Quote the text in the records below, from the line containing "16. Um lavador" through the line containing "HŰSÉGPROGRAM", including both of those lines. Leave the pictures out.
---- The input
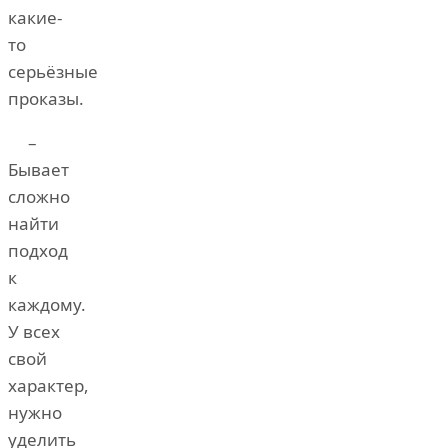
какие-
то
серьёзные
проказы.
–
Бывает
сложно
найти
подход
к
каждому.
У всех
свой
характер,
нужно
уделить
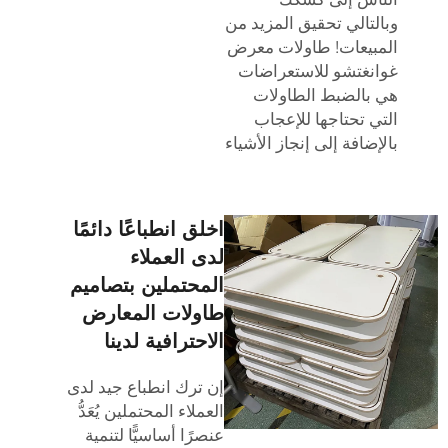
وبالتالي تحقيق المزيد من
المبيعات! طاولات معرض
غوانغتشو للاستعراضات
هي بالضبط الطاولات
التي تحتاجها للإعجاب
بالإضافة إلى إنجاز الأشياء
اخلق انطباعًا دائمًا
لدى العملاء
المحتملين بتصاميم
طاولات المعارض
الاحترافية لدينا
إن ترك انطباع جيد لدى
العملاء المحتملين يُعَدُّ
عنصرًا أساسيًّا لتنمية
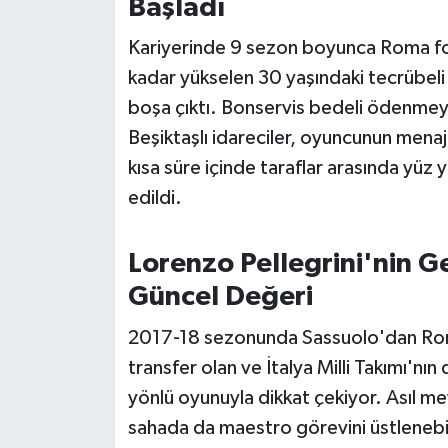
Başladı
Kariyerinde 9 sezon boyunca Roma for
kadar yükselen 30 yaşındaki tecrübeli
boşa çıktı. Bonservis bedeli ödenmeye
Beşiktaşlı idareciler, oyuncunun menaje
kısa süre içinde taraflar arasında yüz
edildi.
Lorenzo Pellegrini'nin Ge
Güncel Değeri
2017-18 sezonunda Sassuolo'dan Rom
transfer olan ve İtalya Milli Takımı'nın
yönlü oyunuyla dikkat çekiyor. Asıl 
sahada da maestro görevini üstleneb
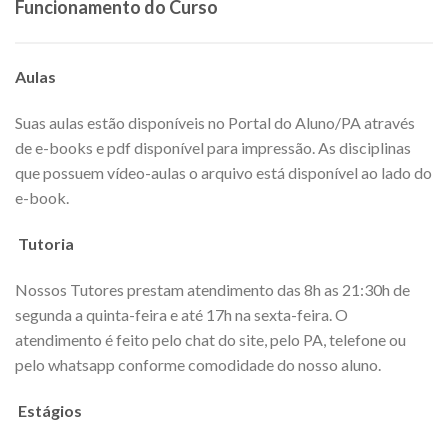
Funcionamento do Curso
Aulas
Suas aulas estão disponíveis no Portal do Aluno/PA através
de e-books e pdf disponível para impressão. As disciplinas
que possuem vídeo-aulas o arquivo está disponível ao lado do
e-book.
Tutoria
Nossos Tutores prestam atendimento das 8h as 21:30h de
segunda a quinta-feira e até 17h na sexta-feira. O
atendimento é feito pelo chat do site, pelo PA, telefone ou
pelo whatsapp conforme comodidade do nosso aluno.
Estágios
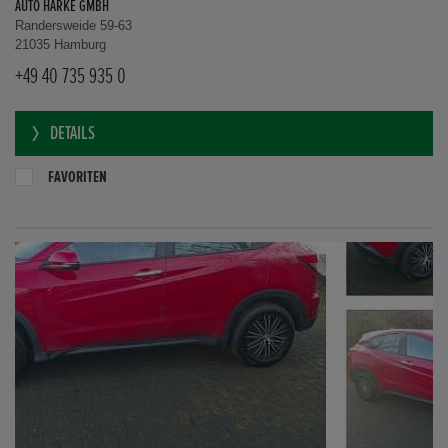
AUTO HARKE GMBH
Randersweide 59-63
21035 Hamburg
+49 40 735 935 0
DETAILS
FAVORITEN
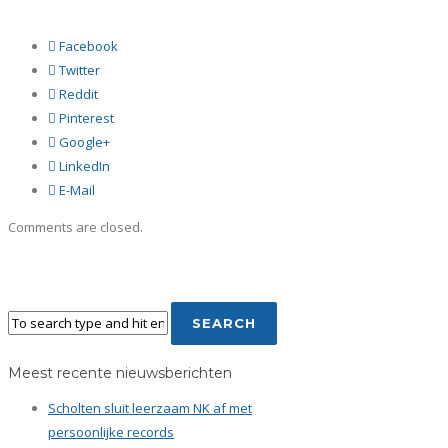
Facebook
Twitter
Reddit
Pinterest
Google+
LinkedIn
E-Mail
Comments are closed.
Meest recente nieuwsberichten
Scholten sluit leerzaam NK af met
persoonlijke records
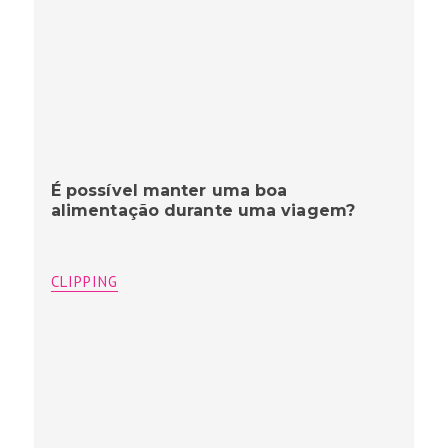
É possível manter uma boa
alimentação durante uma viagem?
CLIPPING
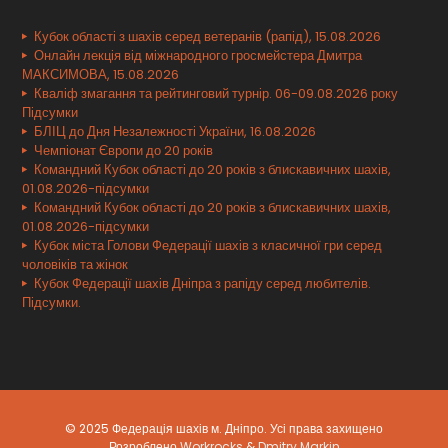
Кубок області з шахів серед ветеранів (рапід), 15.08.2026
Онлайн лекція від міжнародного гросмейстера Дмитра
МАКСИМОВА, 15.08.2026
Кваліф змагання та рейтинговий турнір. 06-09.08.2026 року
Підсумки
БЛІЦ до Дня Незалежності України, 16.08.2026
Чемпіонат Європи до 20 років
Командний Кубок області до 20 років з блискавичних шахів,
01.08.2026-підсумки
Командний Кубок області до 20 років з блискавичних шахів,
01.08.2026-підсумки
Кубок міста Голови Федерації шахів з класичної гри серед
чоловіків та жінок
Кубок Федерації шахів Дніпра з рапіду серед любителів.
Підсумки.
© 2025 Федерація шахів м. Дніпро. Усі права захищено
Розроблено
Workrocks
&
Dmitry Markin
--------
---- The input
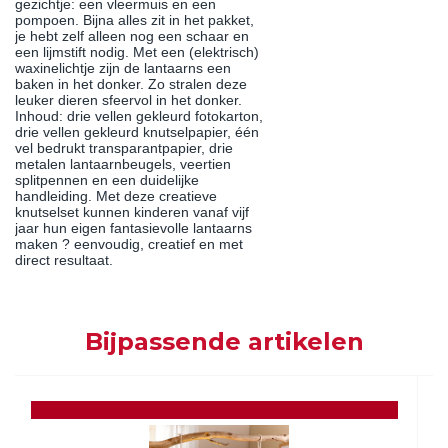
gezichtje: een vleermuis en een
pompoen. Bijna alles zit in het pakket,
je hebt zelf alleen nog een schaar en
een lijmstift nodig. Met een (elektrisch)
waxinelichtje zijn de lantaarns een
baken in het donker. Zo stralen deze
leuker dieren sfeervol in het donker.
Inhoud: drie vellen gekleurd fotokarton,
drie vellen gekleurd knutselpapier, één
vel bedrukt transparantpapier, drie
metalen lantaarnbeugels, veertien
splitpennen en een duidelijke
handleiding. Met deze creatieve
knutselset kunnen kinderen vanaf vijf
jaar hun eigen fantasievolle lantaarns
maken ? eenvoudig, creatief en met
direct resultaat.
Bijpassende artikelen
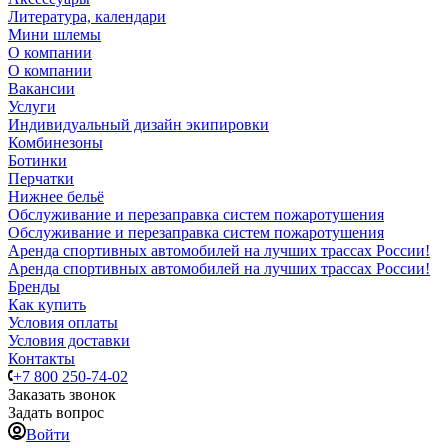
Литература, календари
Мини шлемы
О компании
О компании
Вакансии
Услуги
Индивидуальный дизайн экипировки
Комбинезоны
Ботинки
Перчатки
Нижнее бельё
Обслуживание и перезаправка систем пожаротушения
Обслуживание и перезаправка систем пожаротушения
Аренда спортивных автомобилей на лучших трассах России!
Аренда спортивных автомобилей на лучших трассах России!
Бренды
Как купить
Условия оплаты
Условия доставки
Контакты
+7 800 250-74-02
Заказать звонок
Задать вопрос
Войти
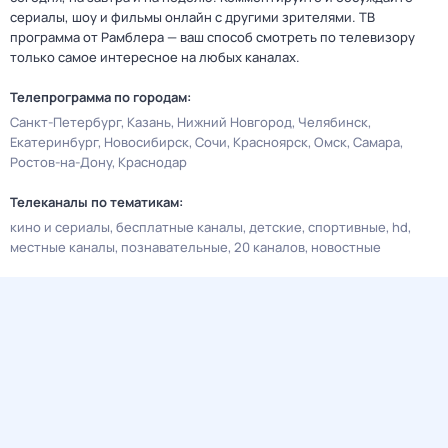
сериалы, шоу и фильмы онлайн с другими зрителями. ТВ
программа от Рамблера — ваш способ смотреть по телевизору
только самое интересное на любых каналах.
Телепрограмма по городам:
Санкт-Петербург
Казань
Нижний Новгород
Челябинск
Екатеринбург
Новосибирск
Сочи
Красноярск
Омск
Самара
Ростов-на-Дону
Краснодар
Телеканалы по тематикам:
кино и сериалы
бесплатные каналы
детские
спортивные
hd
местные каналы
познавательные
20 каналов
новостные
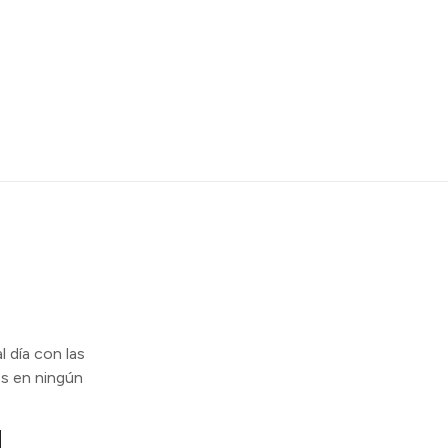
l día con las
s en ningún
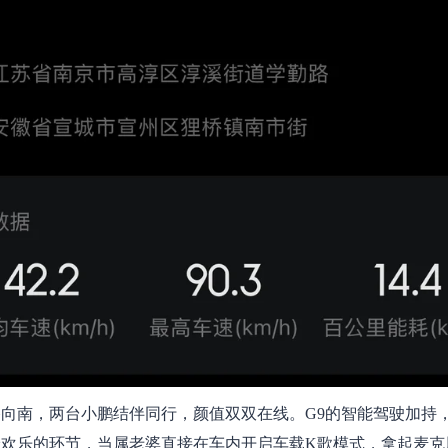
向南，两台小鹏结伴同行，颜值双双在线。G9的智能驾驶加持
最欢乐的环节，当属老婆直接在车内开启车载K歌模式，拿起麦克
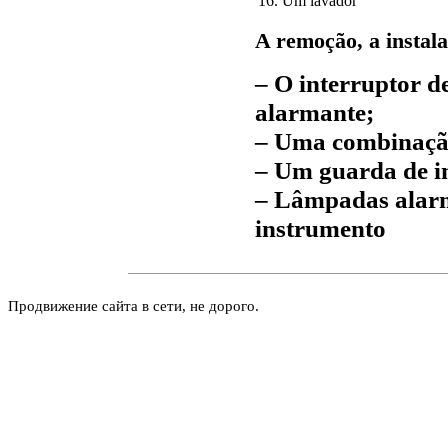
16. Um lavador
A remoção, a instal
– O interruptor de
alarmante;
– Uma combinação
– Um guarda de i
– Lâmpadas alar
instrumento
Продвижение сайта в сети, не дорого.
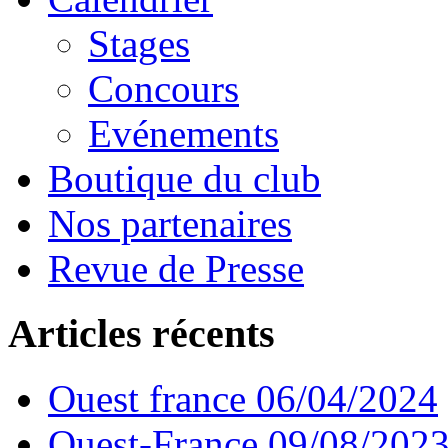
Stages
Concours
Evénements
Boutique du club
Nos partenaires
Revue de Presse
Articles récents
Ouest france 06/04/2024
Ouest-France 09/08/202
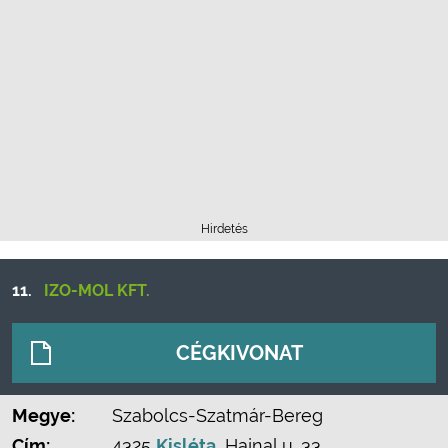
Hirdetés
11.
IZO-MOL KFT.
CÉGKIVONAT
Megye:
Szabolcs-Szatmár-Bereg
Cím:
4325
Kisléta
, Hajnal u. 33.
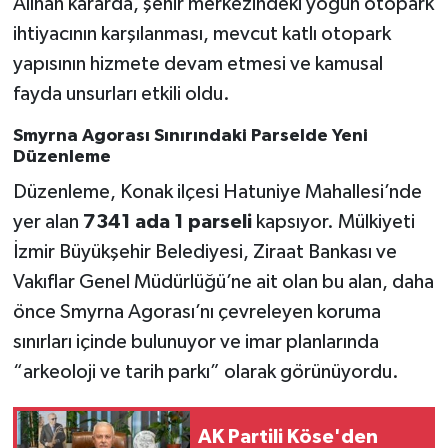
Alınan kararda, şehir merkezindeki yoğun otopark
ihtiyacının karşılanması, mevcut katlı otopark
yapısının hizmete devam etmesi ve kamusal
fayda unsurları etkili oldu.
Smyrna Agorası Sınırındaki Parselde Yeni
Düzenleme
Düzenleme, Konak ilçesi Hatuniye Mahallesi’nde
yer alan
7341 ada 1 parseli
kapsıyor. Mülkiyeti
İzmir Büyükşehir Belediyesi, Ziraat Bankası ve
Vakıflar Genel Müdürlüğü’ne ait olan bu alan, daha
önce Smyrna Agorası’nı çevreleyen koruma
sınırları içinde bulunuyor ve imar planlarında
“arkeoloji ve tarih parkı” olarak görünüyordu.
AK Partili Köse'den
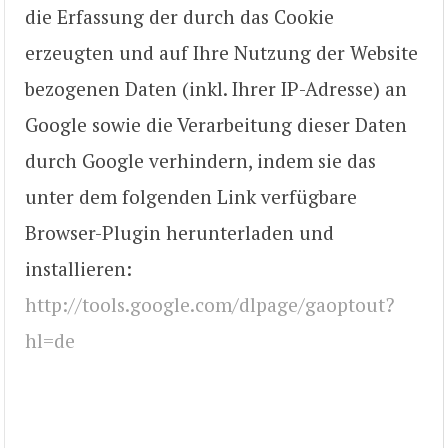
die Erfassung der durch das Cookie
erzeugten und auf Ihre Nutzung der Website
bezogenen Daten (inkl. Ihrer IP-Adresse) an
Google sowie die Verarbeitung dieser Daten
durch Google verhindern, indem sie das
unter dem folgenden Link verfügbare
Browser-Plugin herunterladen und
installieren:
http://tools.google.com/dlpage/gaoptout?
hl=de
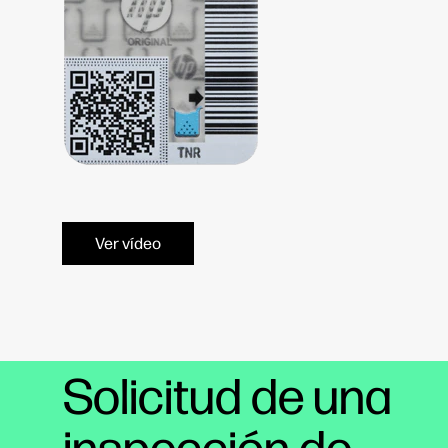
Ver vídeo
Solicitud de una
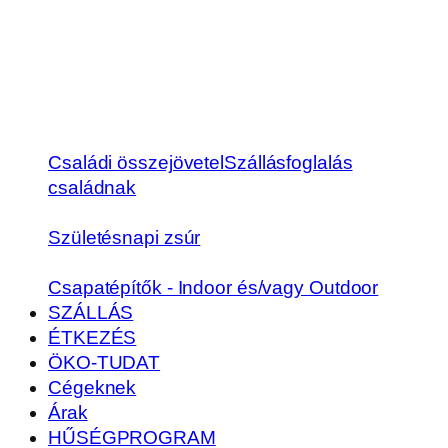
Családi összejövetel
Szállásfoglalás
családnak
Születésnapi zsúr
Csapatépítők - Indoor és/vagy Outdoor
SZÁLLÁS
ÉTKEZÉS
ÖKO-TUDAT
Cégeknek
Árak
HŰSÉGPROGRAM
--------
-- Response to this task --
16. Um lavador
A remoção, a instal
– O interruptor de
alarmante;
– Uma combinação
– Um guarda de i
– Lâmpadas alar
instrumento
Продвижение сайта в сети, не дорого.
Stages
Concours
Evénements
Boutique du club
Nos partenaires
Revue de Presse
Articles récents
Ouest france 06/04/2024
Ouest-France 09/08/202
Hirdetés
11.
IZO-MOL KFT.
CÉGKIVONAT
Megye:
Szabolcs-Szatmár-Bereg
Cím:
4325
Kisléta
, Hajnal u. 33.
Alınan kararda, şehir merkezindeki yoğun otopark
ihtiyacının karşılanması, mevcut katlı otopark
yapısının hizmete devam etmesi ve kamusal
fayda unsurları etkili oldu.
Smyrna Agorası Sınırındaki Parselde Yeni
Düzenleme
Düzenleme, Konak ilçesi Hatuniye Mahallesi’nde
yer alan
7341 ada 1 parseli
kapsıyor. Mülkiyeti
İzmir Büyükşehir Belediyesi, Ziraat Bankası ve
Vakıflar Genel Müdürlüğü’ne ait olan bu alan, daha
önce Smyrna Agorası’nı çevreleyen koruma
sınırları içinde bulunuyor ve imar planlarında
“arkeoloji ve tarih parkı” olarak görünüyordu.
AK Partili Köse'den
die Erfassung der durch das Cookie
erzeugten und auf Ihre Nutzung der Website
bezogenen Daten (inkl. Ihrer IP-Adresse) an
Google sowie die Verarbeitung dieser Daten
durch Google verhindern, indem sie das
unter dem folgenden Link verfügbare
Browser-Plugin herunterladen und
installieren:
http://tools.google.com/dlpage/gaoptout?
hl=de
Ver vídeo
Solicitud de una
Családi összejövetel
Szállásfoglalás
családnak
Születésnapi zsúr
Csapatépítők - Indoor és/vagy Outdoor
SZÁLLÁS
ÉTKEZÉS
ÖKO-TUDAT
Cégeknek
Árak
HŰSÉGPROGRAM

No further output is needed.